- What the task requires: Please repeat every one of the items below word for word, leaving out the pictures.
==========
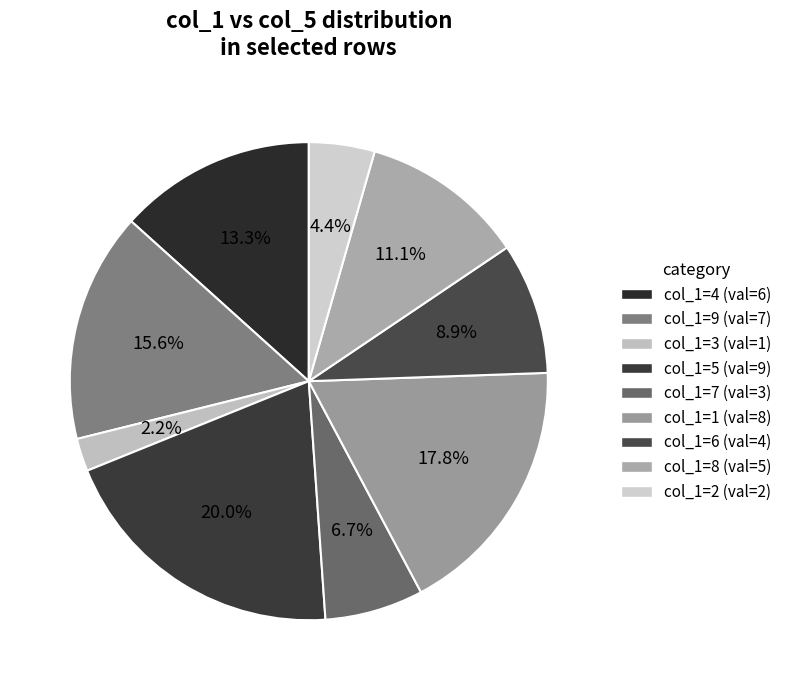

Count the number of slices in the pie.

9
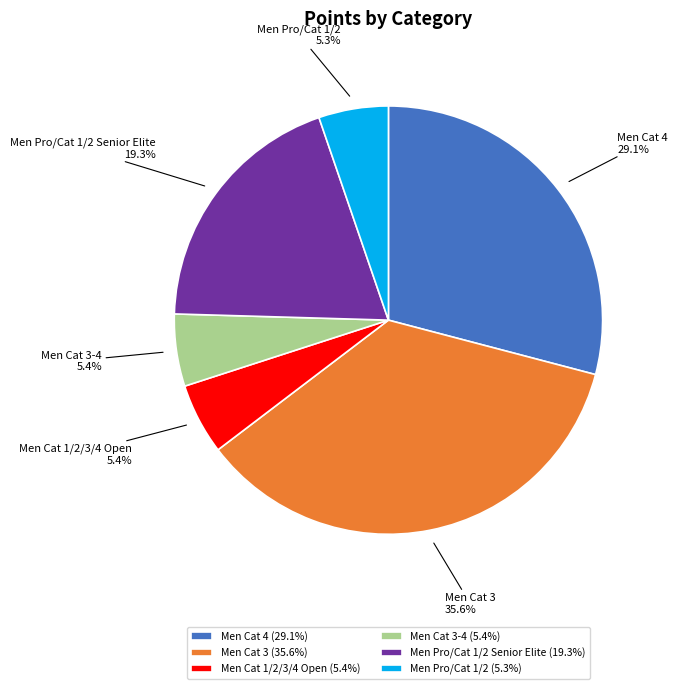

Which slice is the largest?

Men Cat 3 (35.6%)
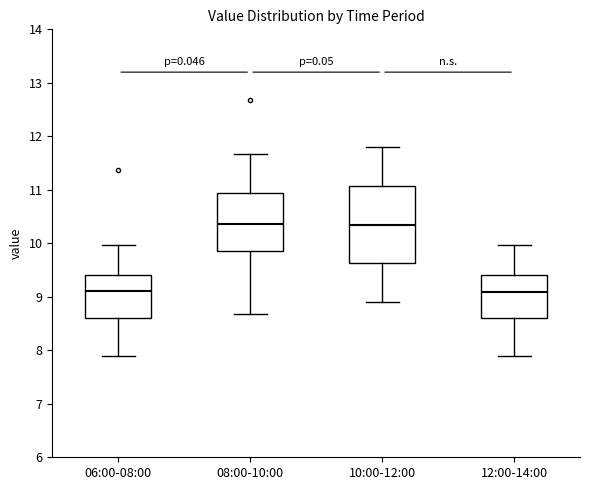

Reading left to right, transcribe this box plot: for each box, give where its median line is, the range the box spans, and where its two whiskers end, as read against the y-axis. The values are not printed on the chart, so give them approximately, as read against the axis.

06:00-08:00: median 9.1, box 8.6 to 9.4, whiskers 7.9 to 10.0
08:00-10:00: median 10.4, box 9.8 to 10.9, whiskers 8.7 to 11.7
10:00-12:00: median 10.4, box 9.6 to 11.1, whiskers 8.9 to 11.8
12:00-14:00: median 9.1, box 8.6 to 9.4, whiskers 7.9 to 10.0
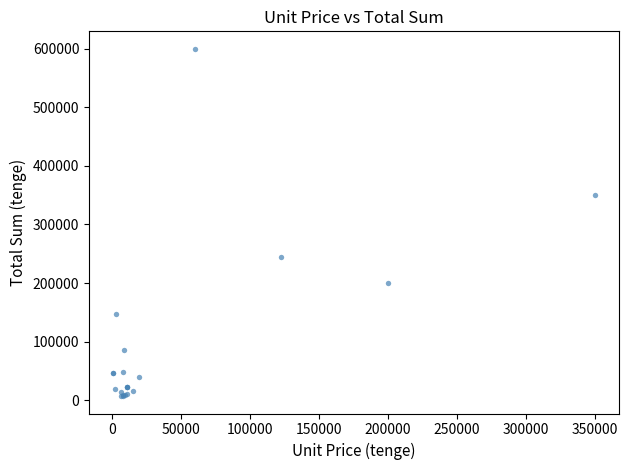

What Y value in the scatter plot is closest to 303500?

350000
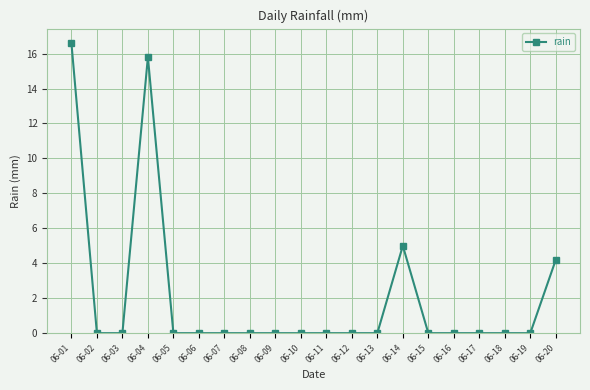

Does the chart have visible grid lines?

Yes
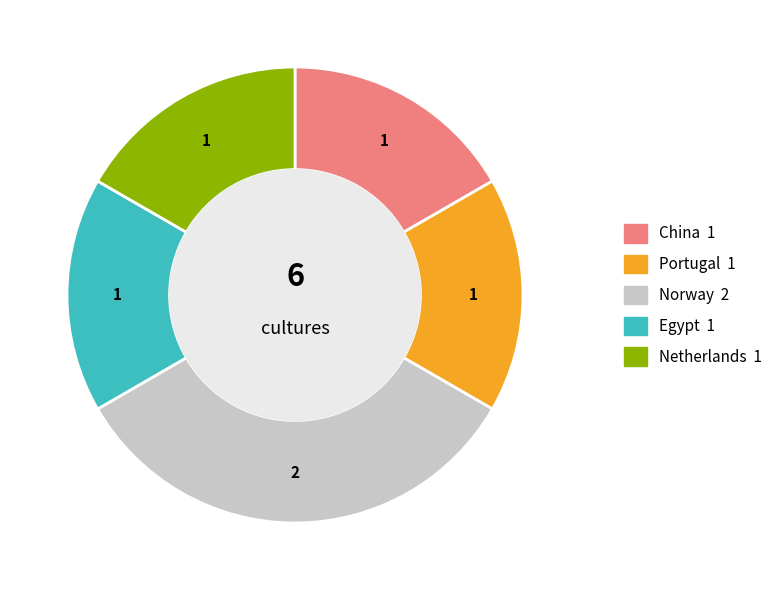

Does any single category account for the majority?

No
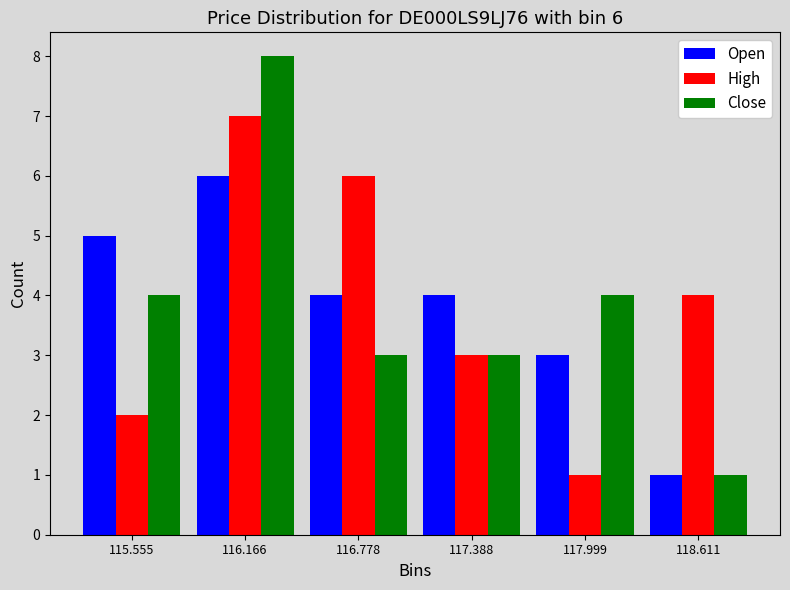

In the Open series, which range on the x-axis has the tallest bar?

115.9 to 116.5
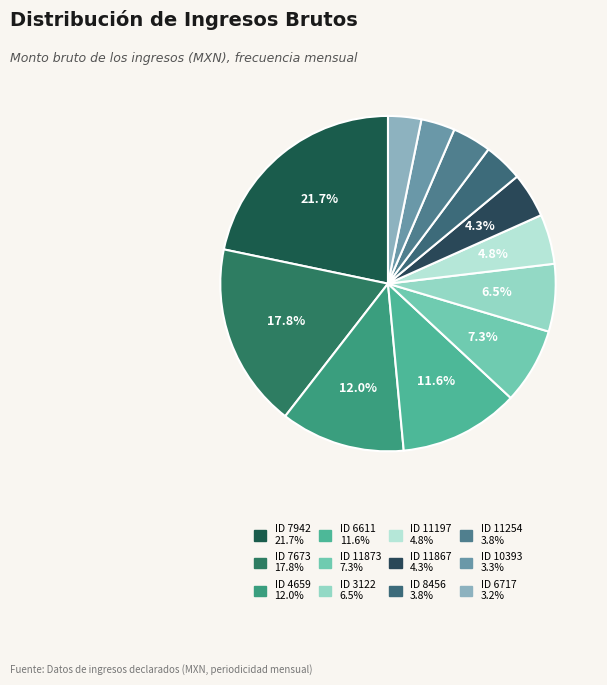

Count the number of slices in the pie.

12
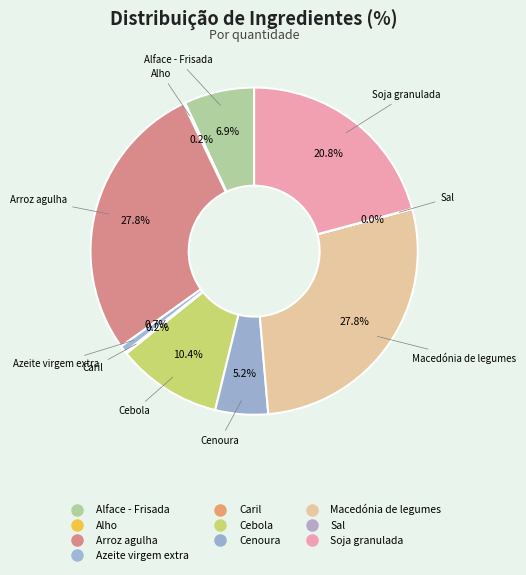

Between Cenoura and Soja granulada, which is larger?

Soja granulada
==========
- Answer to this problem:
Count the number of slices in the pie.

9

Which slice is the largest?

Men Cat 3 (35.6%)

Reading left to right, transcribe this box plot: for each box, give where its median line is, the range the box spans, and where its two whiskers end, as read against the y-axis. The values are not printed on the chart, so give them approximately, as read against the axis.

06:00-08:00: median 9.1, box 8.6 to 9.4, whiskers 7.9 to 10.0
08:00-10:00: median 10.4, box 9.8 to 10.9, whiskers 8.7 to 11.7
10:00-12:00: median 10.4, box 9.6 to 11.1, whiskers 8.9 to 11.8
12:00-14:00: median 9.1, box 8.6 to 9.4, whiskers 7.9 to 10.0

What Y value in the scatter plot is closest to 303500?

350000

Does the chart have visible grid lines?

Yes

Does any single category account for the majority?

No

In the Open series, which range on the x-axis has the tallest bar?

115.9 to 116.5

Count the number of slices in the pie.

12

Between Cenoura and Soja granulada, which is larger?

Soja granulada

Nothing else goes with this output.